The first devotion (for Friday December 9) is on Mark 16:8 and titled “Fearful Women” (p. 41).

It rightly begins, “Christianity stands or falls on the historicity of Jesus’ resurrection from the dead.” It proceeds to note the importance of the doctrine of the resurrection for the gospel and how that this doctrine is perennially under attack and, thus, in need of defense.  It notes the fact that in each Gospel that women were “the very first witnesses to the empty tomb.”

Finally, the devotion promises that the question of Mark’s ending will be addressed later “in more detail.” Then, it states:  “Today, we note that the oldest manuscripts of Mark end with 16:8 and the women being fearful and silent.”  From what we know of the external evidence, is this statement somewhat misleading?  The devotion closes with questions to consider “if Mark 16:8 is indeed the last verse Mark wrote.”  I do appreciate the tentative nature of that approach.

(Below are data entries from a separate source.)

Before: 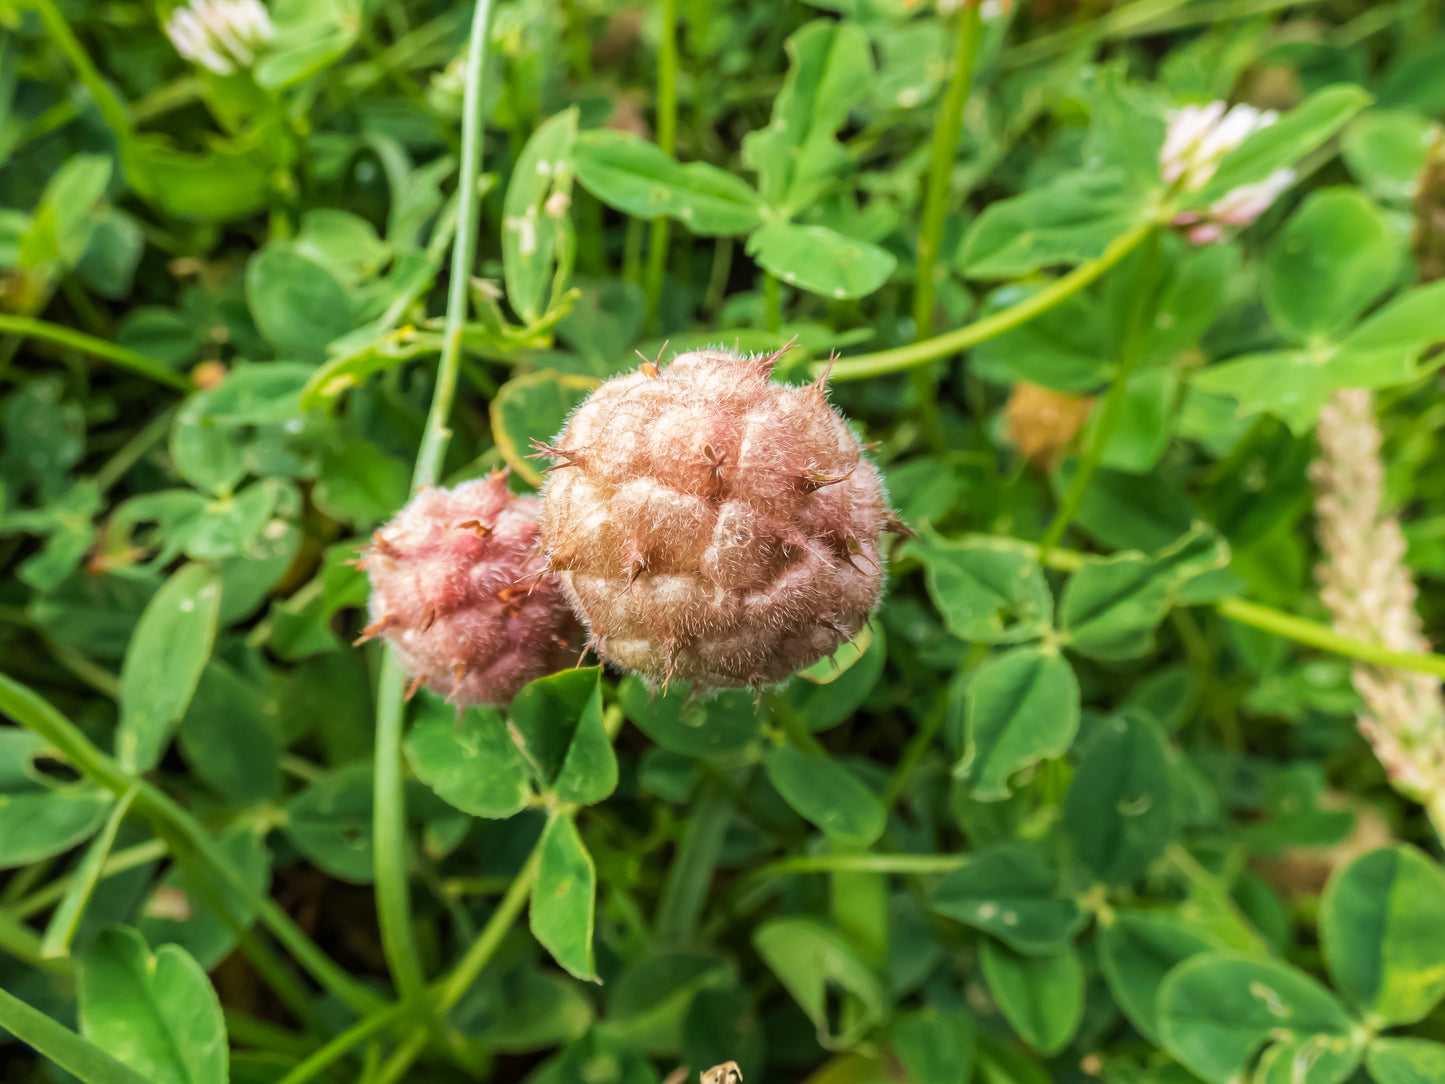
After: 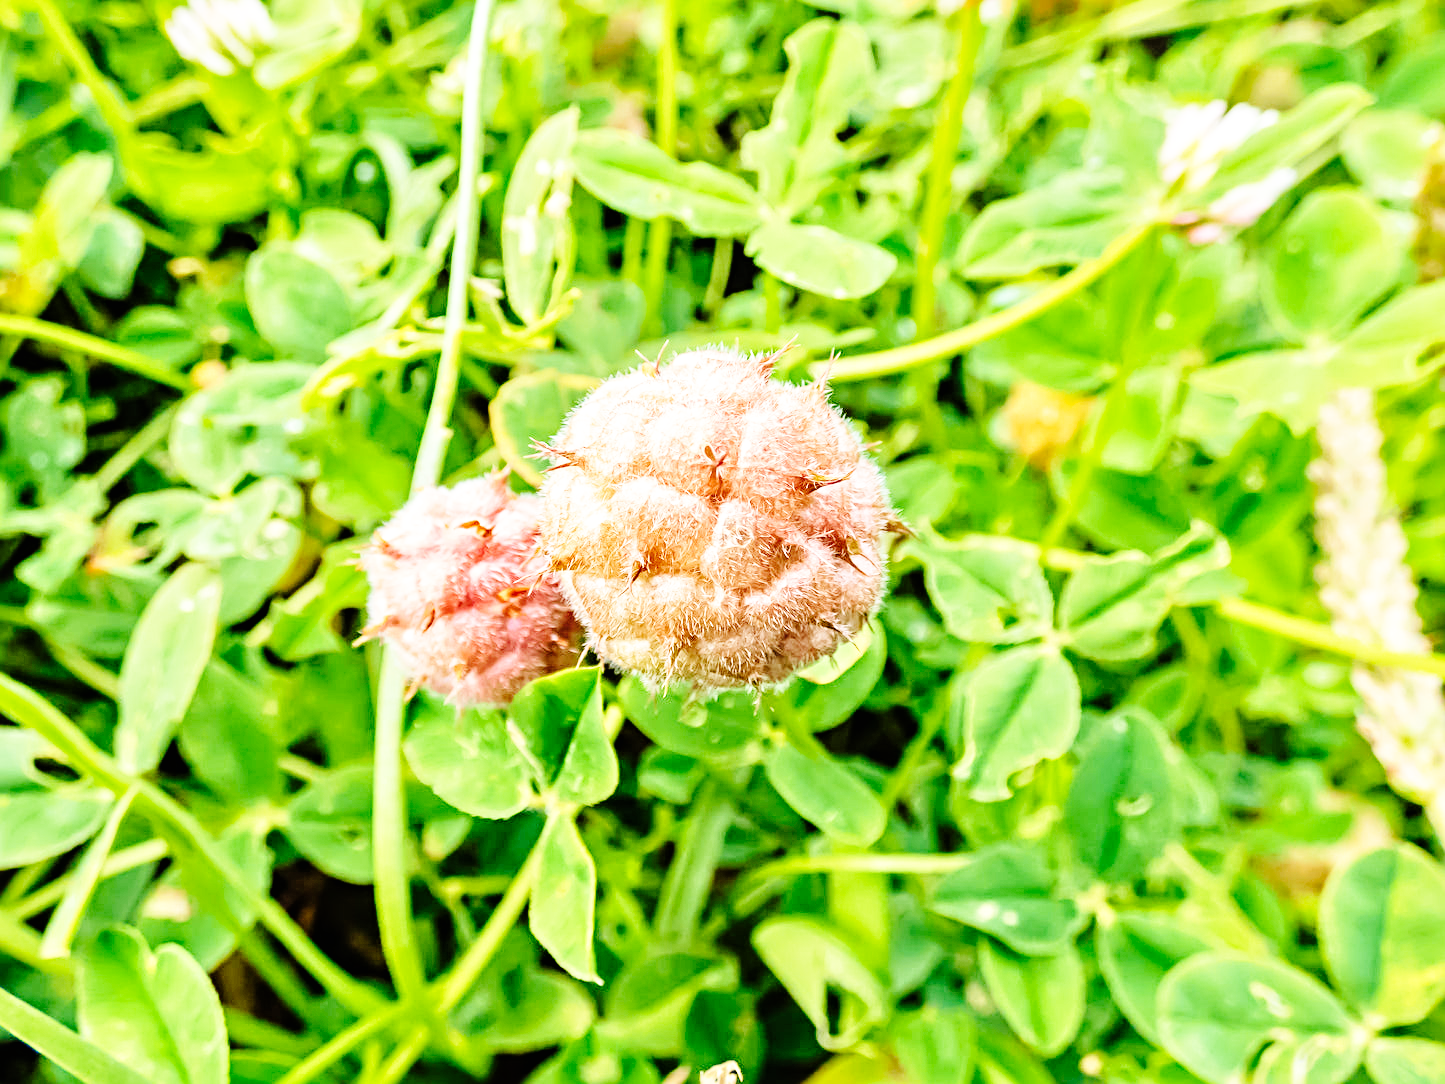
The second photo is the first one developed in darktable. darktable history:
tone equalizer: -7 EV 0.15 EV, -6 EV 0.6 EV, -5 EV 1.15 EV, -4 EV 1.33 EV, -3 EV 1.15 EV, -2 EV 0.6 EV, -1 EV 0.15 EV, mask exposure compensation -0.5 EV
sharpen: radius 4
rotate and perspective: crop left 0, crop top 0
base curve: curves: ch0 [(0, 0) (0, 0) (0.002, 0.001) (0.008, 0.003) (0.019, 0.011) (0.037, 0.037) (0.064, 0.11) (0.102, 0.232) (0.152, 0.379) (0.216, 0.524) (0.296, 0.665) (0.394, 0.789) (0.512, 0.881) (0.651, 0.945) (0.813, 0.986) (1, 1)], preserve colors none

The second devotion (for Monday December 12) in on Mark 16:9-11 and titled “The Preservation of Scripture” (p. 43).

It begins noting that we moderns “take for granted technologies that allow us to make precise copies of original documents.” For the first 1,500 year of Christianity, up to the time of the invention of the printing press, the Bible was transmitted by hand copies.

It then defines “the science of textual criticism” as “the means by which we discover the original text.” It then turns to the ending of Mark, noting “most scholars believe Mark 16:9-20 was not written by the same Mark who wrote the rest of the gospel that bears his name.  Some argue that the section was written by the same author, but there are strong reasons to believe it was not.” With regards to the “most scholars” versus “some” might I suggest that perhaps modern scholars, like ancient manuscripts, should sometimes be  “weighed” rather than “counted”!

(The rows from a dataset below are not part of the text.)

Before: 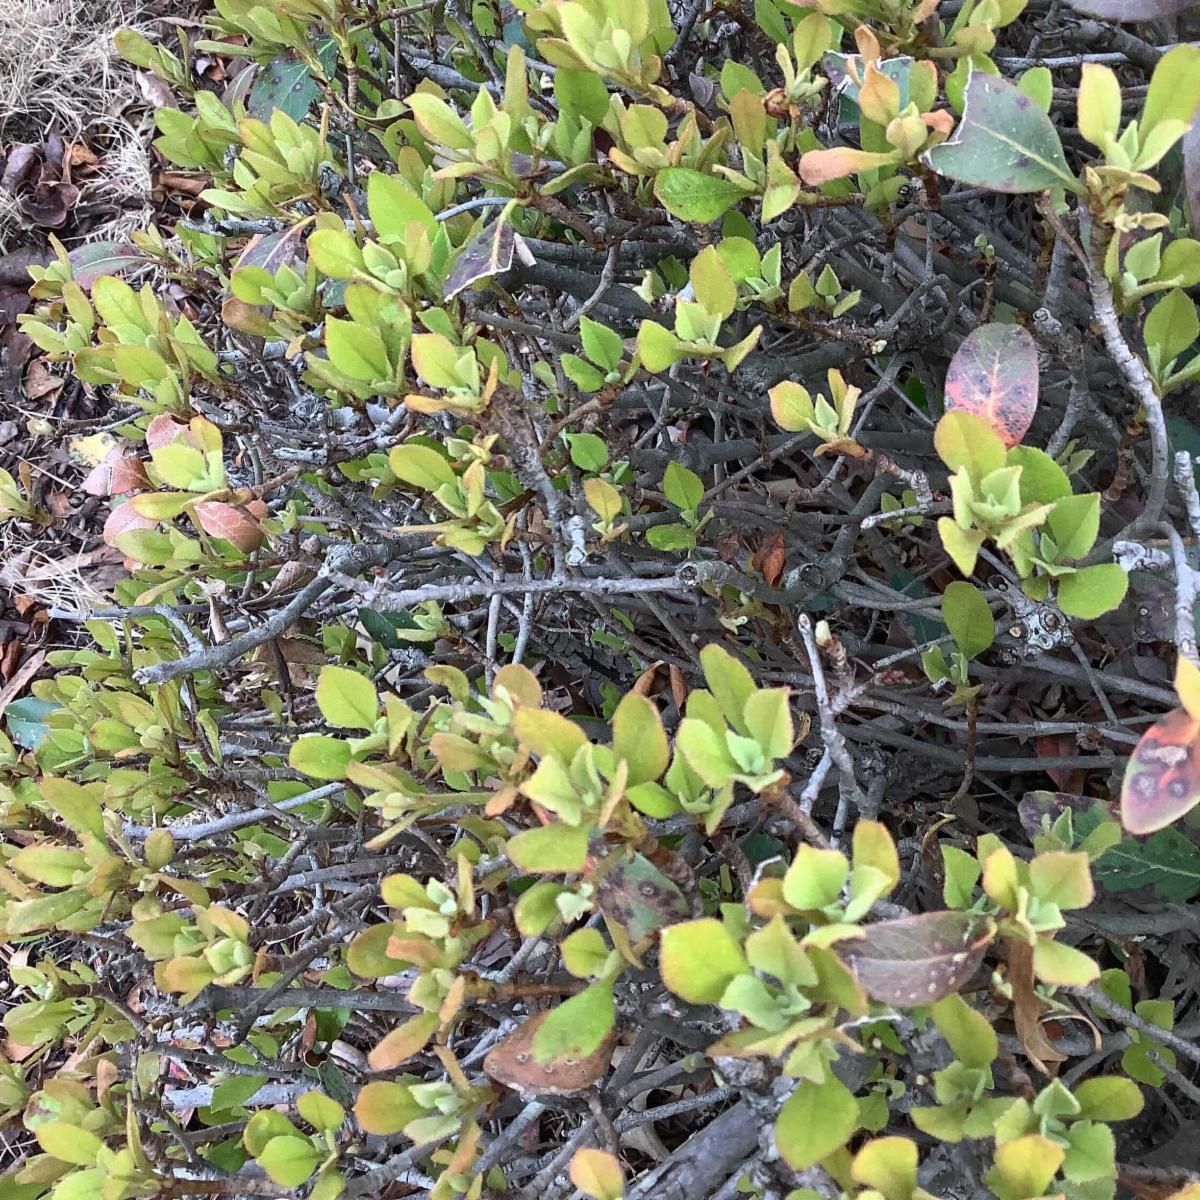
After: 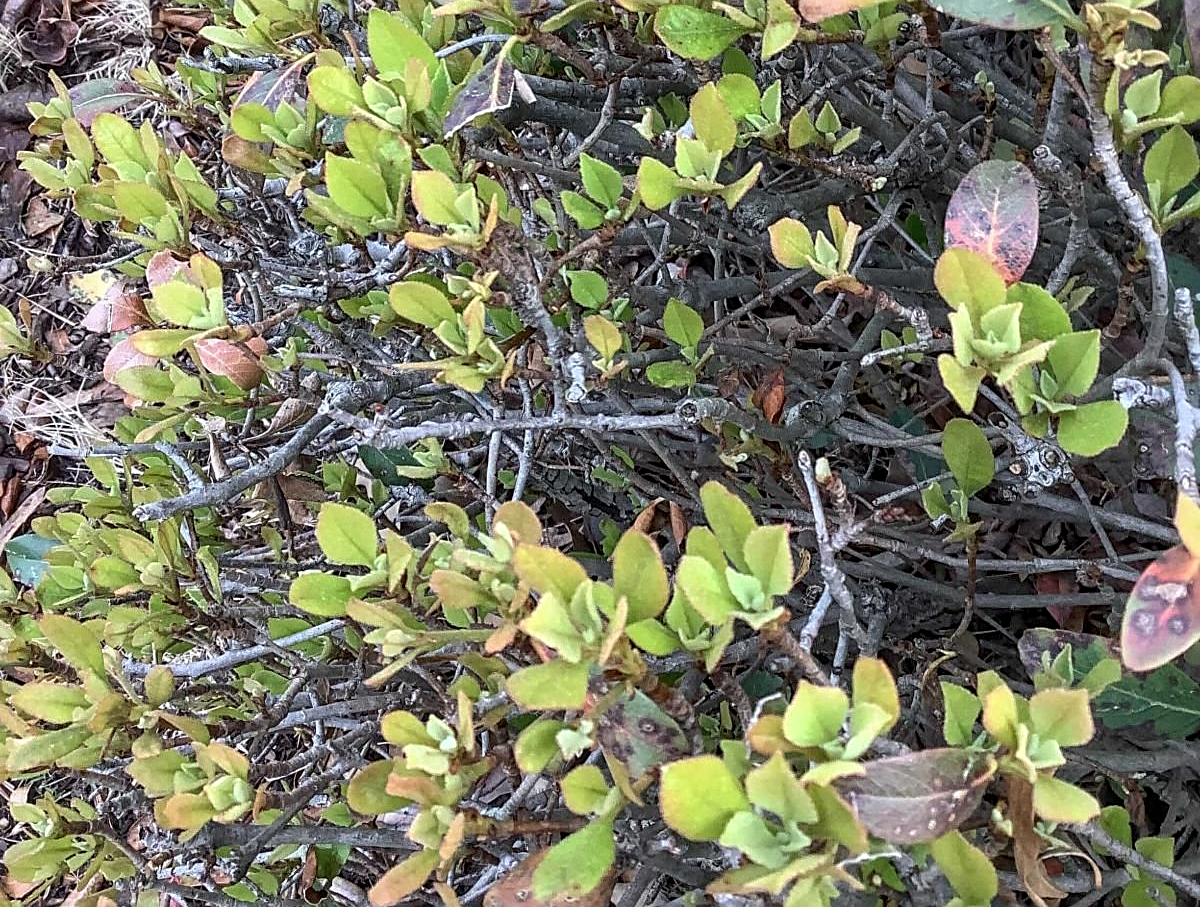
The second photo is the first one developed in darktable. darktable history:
local contrast: on, module defaults
crop: top 13.638%, bottom 10.742%
tone equalizer: edges refinement/feathering 500, mask exposure compensation -1.57 EV, preserve details no
sharpen: on, module defaults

Most striking is the final paragraph:

Nevertheless, given that there is an ancient tradition that this section is part of Mark’s gospel, and because Mark 16:9-20 includes information from Matthew and Luke that we know for certain is original to those books, we believe it is wise to include this section in our study of Mark’s gospel. To understand the work of Christ, we must consider not only the empty tomb but also our Lord’s post-resurrection appearances to His disciples. These details, which are critical to proclaiming the gospel are preserved for us, for God will not allow any part of His revelation to disappear (Matthew 24:35).

I appreciate this cautious approach and especially that the conclusion comes upon consideration of the doctrine of preservation.  Unlike some modern evangelicals who suggest the radical move of rejecting Mark 16:9-20 as spurious and uninspired (see my reviews of MacArthur, Hardy, Purswell, Kruger, Delhousaye) Tabletalk follows the more cautious line of Metzger.  IMHO, this is commendable.



Rick Wirkkala said...

It appears that Dr. Sproul and Ligonier are a bit more sensitive and prudent than others; I have always appreciated most of Dr. Sproul's teaching. This week I listened to Dr. Michael Haykin on Patrick of Ireland's confession. The disputed passage was quoted, and this would have been the early 400's!

Jeffrey T. Riddle said...

Yes, as noted in the WM I was encouraged that they are including commment on the traditional text in the devotional series. I notice, however, that in the comments on vv. 9-11 not much exposition or reflection was given to the content (Mary Magdalene, etc.). I'll be interested to see how the devotion handles the rest of the text, including the infamous comments on snakes and poison in v. 18.